Haha, that was adorable.

I saw that he was starting to get tired too, so, without warning, I walked to the other side of the garden and stood behind him: "Hey, mind if I-"

"AHH!" He suddenly screamed. He grabbed one of his forks and jammed it into my leg.

"OUCH!" I jumped up, wincing in pain. "Gelatin, what the hell was that for?!"

"oh my gosh, I thought you were an intruder-"

"So you jammed a FORK into my LEG?!"

"I'm so sorry, I wasn't even thinking I just grabbed the item closest to me and-"

"HOW ARE YOU SO FUCKING IRRESPONSIBLE ALL THE DAMN TIME?!"

I snapped.
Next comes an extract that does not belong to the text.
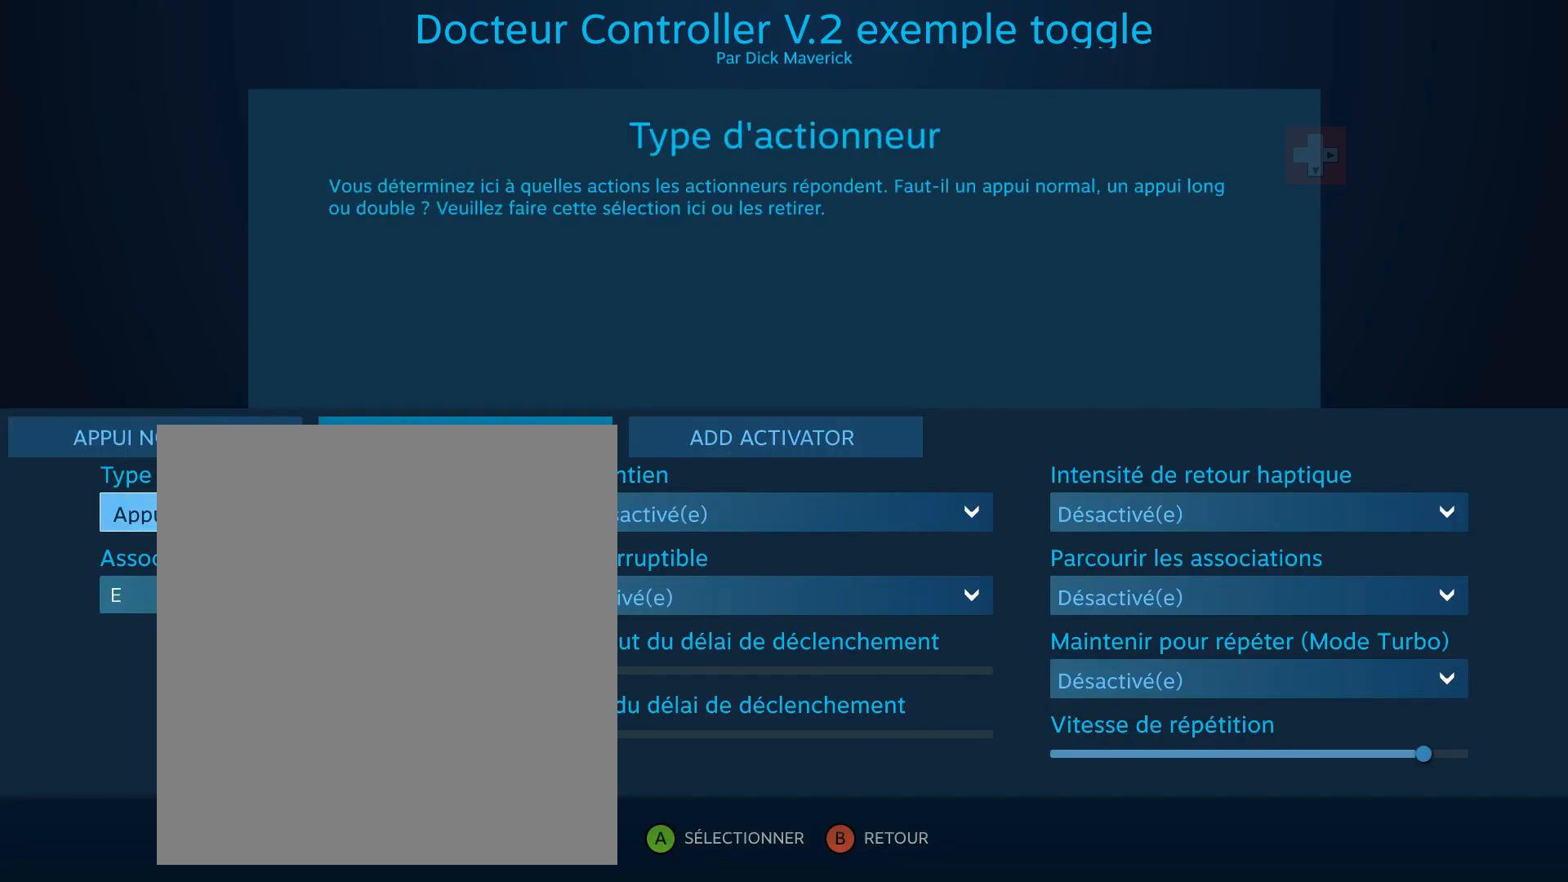
{"buttons": ["B"], "left_stick": "center", "events": [[450, "B", "down"]]}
This made everyone's head turn.

Silence.

I never cursed, especially to someone like Gelatin. I didn't even know why I was so mad. I could tell this scared Gelatin, as when he spoke again, his voice was hushed: "Donut...I'm sorry. How can I help?"

"I think you've done enough," I said angrily, turning my back on him.

A couple minutes later, when the situation died down a little, Fries was getting me all patched up, trying to understand what just happened: "Dude, what was that?"

"What do you mean?"

"Why did you blow up like that at Gelatin?"

"Are you kidding me? He stabbed me! With a FORK!"